Dava, nakliye ve yangın sigortasına dayalı olarak ödenen tazminatın rucüen tahsili istemine ilişkindir. Dairemizin uyulan bozma ilamında belirtildiği üzere davalı ...Ş. ile dava dışı Pamuk ve Toprak Mahsülleri arasında imzalanan sözleşmenin saklama sözleşmesi (ardiye) olduğu anlaşılmaktadır. Bu sözleşme uyarınca saklayanın en önemli borcu, sözleşme konusu şeyi teslim (kabul etme) ve güvenli bir yerde koruma altına alma borcudur. Saklama borcu, teslim alınan şeyin yok olmasını, bozulmasını, kaybolmasını önlemek amacıyla bu şeyin niteliğinin ve şartların gerektirdiği her türlü önlemi içerir (Prof.
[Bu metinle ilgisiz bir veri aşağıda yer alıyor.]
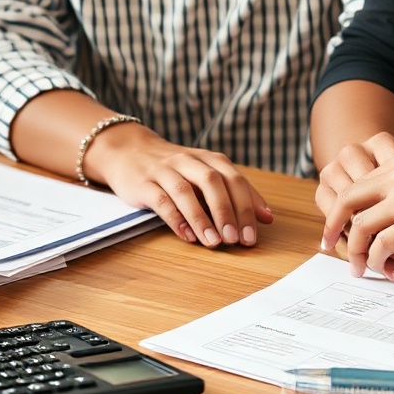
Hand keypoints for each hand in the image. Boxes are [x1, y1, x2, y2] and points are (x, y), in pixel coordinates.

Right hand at [86, 123, 272, 247]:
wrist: (126, 151)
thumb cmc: (174, 169)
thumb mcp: (205, 174)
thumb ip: (235, 193)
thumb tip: (267, 218)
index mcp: (207, 158)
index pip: (233, 179)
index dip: (247, 206)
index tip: (253, 234)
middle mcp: (186, 160)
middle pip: (212, 181)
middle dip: (227, 211)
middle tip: (236, 240)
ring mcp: (163, 170)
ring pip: (184, 191)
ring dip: (202, 218)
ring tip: (213, 242)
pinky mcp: (142, 183)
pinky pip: (160, 200)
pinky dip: (175, 219)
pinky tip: (187, 236)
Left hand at [315, 129, 393, 277]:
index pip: (359, 182)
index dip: (345, 205)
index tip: (338, 221)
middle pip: (347, 200)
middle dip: (334, 225)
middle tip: (330, 243)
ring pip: (360, 226)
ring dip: (355, 250)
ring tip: (357, 266)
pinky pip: (381, 245)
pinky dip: (377, 260)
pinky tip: (383, 269)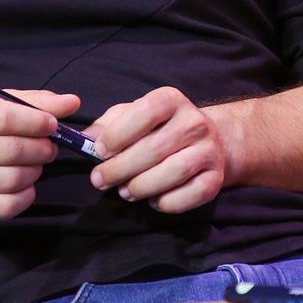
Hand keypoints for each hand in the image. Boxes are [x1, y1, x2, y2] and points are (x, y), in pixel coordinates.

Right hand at [0, 90, 79, 222]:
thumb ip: (32, 102)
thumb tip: (71, 102)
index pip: (5, 117)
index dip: (36, 121)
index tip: (52, 124)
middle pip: (12, 150)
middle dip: (41, 148)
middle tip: (48, 148)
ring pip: (13, 179)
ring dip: (34, 172)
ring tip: (35, 165)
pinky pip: (7, 206)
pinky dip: (25, 196)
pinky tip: (25, 185)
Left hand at [84, 86, 233, 213]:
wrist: (211, 140)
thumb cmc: (159, 127)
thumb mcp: (132, 116)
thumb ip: (107, 125)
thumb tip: (85, 139)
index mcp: (171, 100)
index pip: (146, 113)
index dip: (119, 133)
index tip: (99, 151)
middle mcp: (194, 122)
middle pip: (156, 148)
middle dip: (122, 167)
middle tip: (100, 180)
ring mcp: (209, 150)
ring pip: (176, 171)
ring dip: (143, 186)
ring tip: (124, 192)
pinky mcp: (217, 178)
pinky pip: (194, 194)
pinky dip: (169, 202)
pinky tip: (153, 201)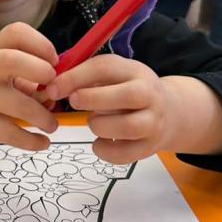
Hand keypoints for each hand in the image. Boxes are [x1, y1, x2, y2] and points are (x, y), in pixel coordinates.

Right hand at [0, 22, 58, 149]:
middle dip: (39, 70)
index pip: (16, 33)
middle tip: (53, 85)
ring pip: (17, 105)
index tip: (54, 60)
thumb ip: (25, 74)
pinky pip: (10, 133)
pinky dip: (31, 141)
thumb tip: (57, 91)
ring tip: (52, 124)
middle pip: (12, 60)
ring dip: (43, 116)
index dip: (40, 43)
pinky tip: (43, 142)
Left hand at [42, 54, 174, 163]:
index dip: (75, 77)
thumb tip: (51, 87)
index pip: (106, 68)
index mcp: (134, 71)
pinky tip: (99, 143)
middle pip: (127, 96)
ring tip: (93, 123)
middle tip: (73, 102)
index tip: (53, 88)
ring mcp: (153, 122)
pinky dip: (106, 151)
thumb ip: (84, 78)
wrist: (170, 111)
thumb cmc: (127, 90)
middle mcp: (149, 94)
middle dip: (93, 99)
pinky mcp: (150, 146)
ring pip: (129, 126)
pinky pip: (126, 154)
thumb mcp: (112, 75)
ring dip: (100, 126)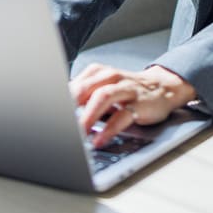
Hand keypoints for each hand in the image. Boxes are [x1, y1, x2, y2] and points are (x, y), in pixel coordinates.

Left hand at [69, 63, 196, 147]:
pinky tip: (100, 140)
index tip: (49, 115)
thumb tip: (58, 112)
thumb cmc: (128, 90)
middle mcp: (111, 77)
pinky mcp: (139, 104)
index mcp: (98, 72)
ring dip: (88, 116)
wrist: (163, 87)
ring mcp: (126, 89)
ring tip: (79, 133)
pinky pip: (122, 117)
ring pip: (102, 97)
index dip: (60, 100)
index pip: (74, 84)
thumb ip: (83, 96)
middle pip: (85, 88)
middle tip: (60, 125)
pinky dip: (109, 130)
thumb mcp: (104, 87)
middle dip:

Dr. Fikret Eren, Borçlar Hukuku Özel Hükümleri 7 Baskı, Sayfa 762 vd). Başka bir anlatımla, ardiyecinin en önemli ödevi ardiye malını kendi ardiyesinde korumadır. Bu ödevin içinde malı teslim almaya ilişkin ödevi de vardır. Bu ödev, malın istifini gözetleme ve sakladığında gerekli zararı doğuracak olaylara karşı uyarma şeklinde karşımıza çıkar.
Bu açıklamalardan sonra somut olaya gelindiğinde, davalının saklayan olduğu, malların depolanması sırasında davalının gerekli kontrolü yapmadığı, istifi gözetlemediği, saklatanı gerekli zarar doğuracak olaylara karşı uyarmadığı anlaşılmaktadır. Bu hususlar ile ardiyeye teslimden sonraki aşamada yapılacak işleri kapsayan sözleşme değerlendirilerek tarafların müterafik kusuru bulunup bulunmadığı , davalının teslim alma ödevi kapsamında kalan teslim ve istifleme zararı doğuracak olaylara karşı uyarı yükümlülüklerini yerine getirip getirmediği değerlendirilip sonucuna göre karar verilmesi gerekirken eksik inceleme ve yetersiz gerekçe ile karar verilmesi doğru olmamış, bozmayı gerektirmiştir.
SONUÇ : Yukarıda açıklanan nedenlerle davacı vekilinin temyiz isteminin kabulü ile hükmün davacı yararına BOZULMASINA, ödediği peşin temyiz harcının isteği halinde temyiz eden davacıya iadesine, 15/06/2022 tarihinde oybirliğiyle karar verildi.